Brood – La covata malefica
Il seme del male s’annida nel ventre materno, pronto a fuoriuscire e a fagocitare chiunque l’ostacoli. La mutazione che ne deriva non solo intacca la carne, ma anche i tratti psicologici dei personaggi, facendo degli stessi delle pedine collocate in un disegno più ampio. I nuovi nati rappresentano forse una moderna genealogia: una razza preparata a sostituire l’umanità e a ristabilire una gerarchia che per anni è stata sovvertita. La figura femminile ricopre un ruolo centrale per conseguire tale obiettivo: essa è il tramite attraverso cui diviene possibile il dialogo tra realtà e altra dimensione. La scrittura perciò, elabora la funzione dell’utero materno, piegando quest’ultima all’esigenza d’intrattenere e disgustare: i mostruosi nascituri sembrano quasi sobbalzare dal ventre, sospinti da una forza sconosciuta che riduce a brandelli il grembo delle genitrici.
Il signore del male…E tu vivrai nel terrore!
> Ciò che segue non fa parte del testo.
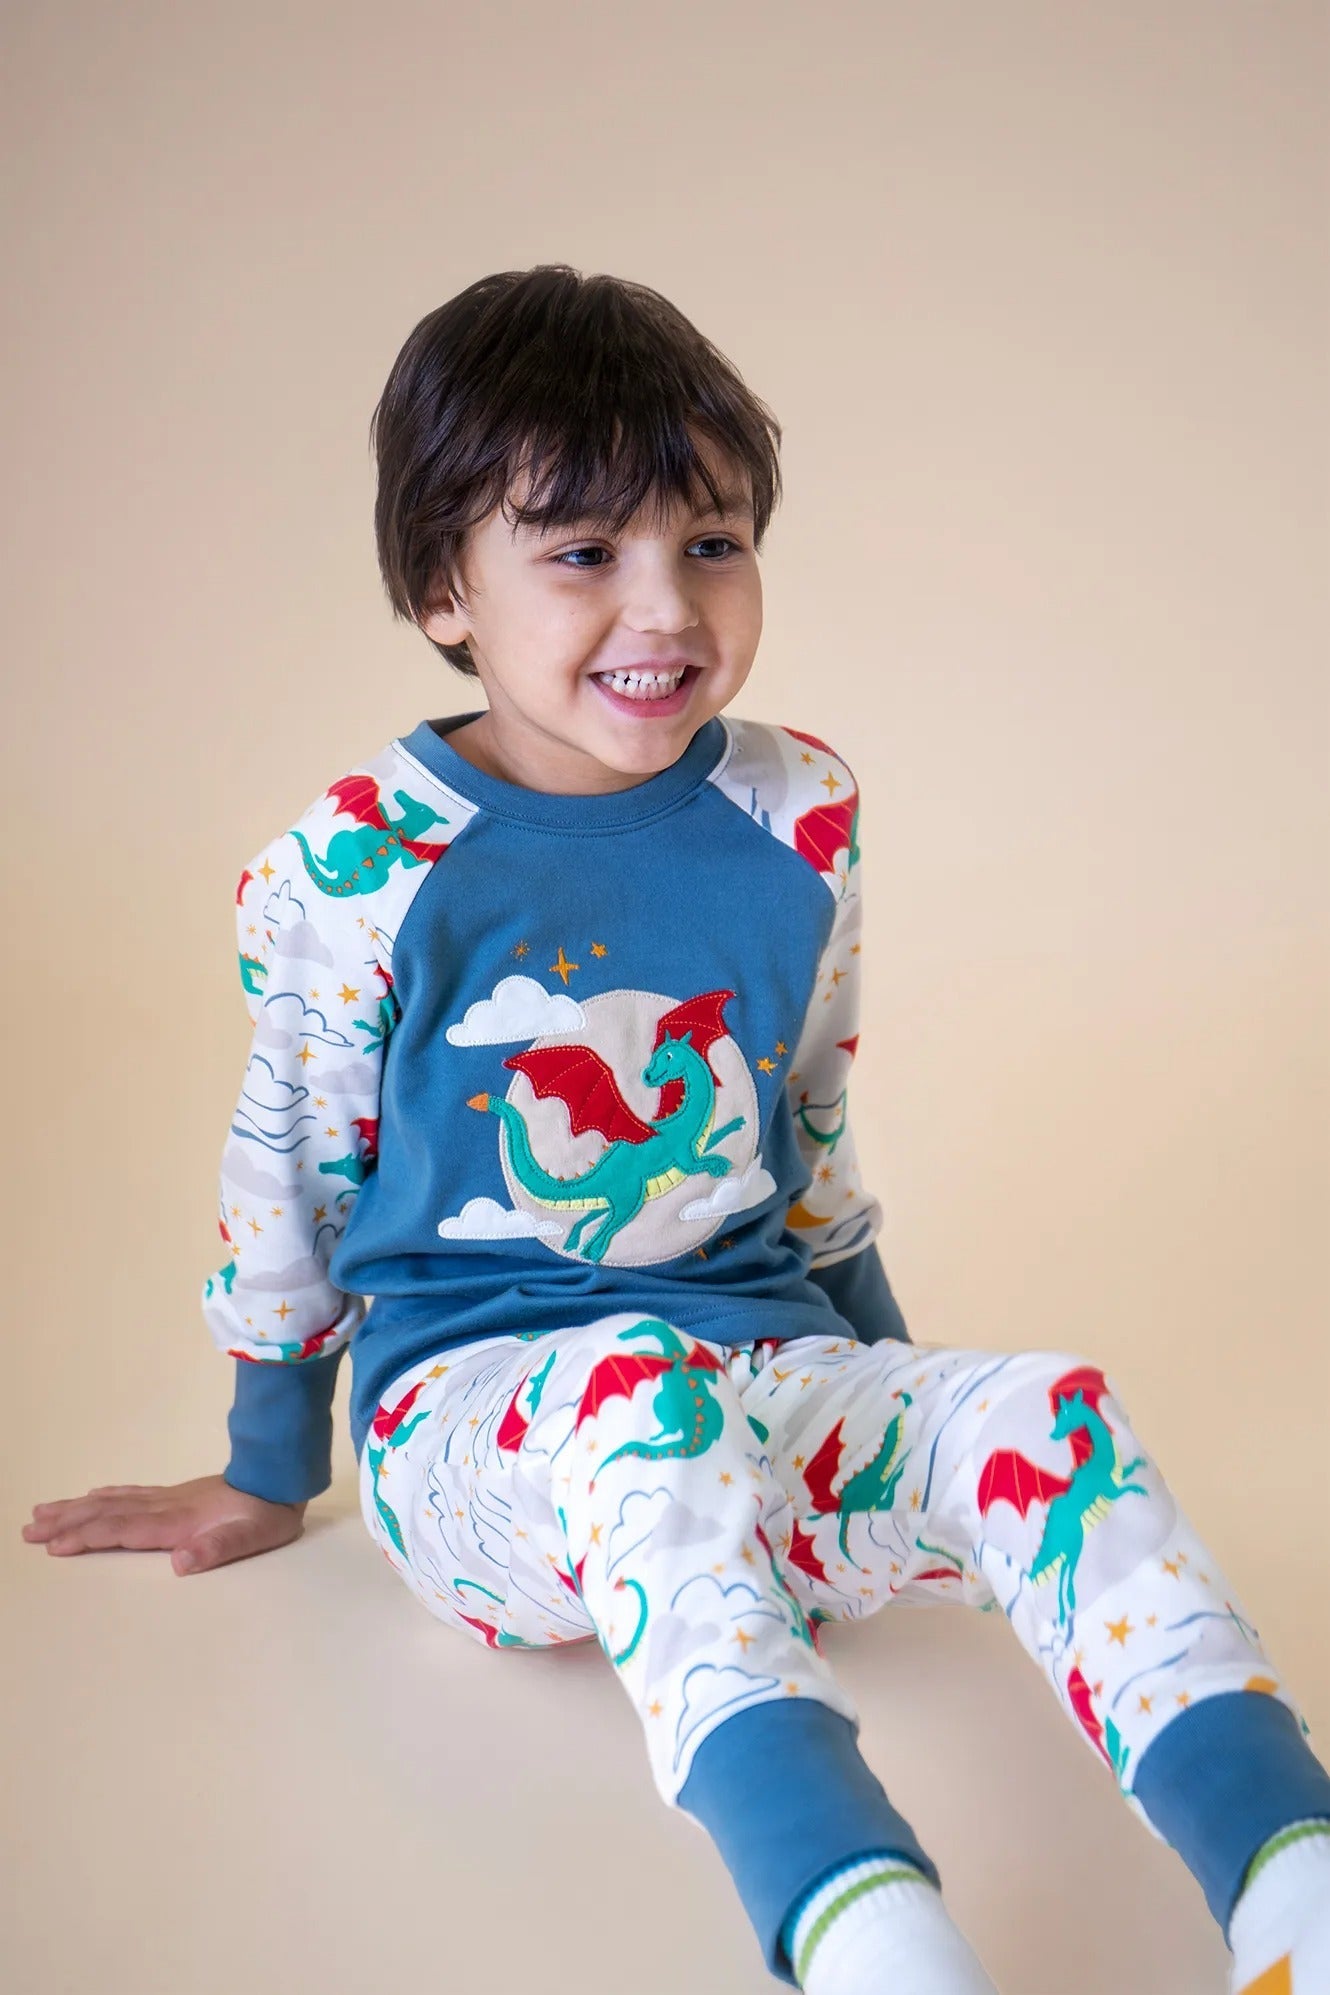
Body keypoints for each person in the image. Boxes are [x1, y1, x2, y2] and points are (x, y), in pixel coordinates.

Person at [21, 264, 1330, 1994]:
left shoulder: (799, 811)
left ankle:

L’aldilà
Spazio e tempo perdono di consistenza e man mano il piano multidimensionale prende forma. I confini della realtà vengono smussati, resi ancor più labili dall’atmosfera che si fa d’un tratto incorporea e metafisica. Il varco è aperto e rivolto a infinite combinazioni d’immaginario; in tal senso, il mondo a cui esso conduce si presenta enormemente disteso, sovrastato da una piramide mastodontica e sospesa. È come se l’oscuro monumento si sottraesse a una logica terrena, al fine di protendersi verso un’entità assoluta, generando inquietudine nello spettatore. In sintesi, un contesto indecifrabile in continua espansione, in grado di contaminare la realtà in modo permanente. Per concludere, i due cineasti si servono dei capisaldi dell’Horror per rielaborare la materia cinematografica (e non solo…). Gli escamotage puramente visivi rappresentano il fiore all’occhiello della pellicola, sorretta a propria volta da una sceneggiatura che inciampa a più riprese. Nello specifico, il finale rischia di far crollare l’intero impianto (troppa carne al fuoco), ma a detta di un nostalgico e amante del genere, gli ultimi istanti innalzano il valore della produzione.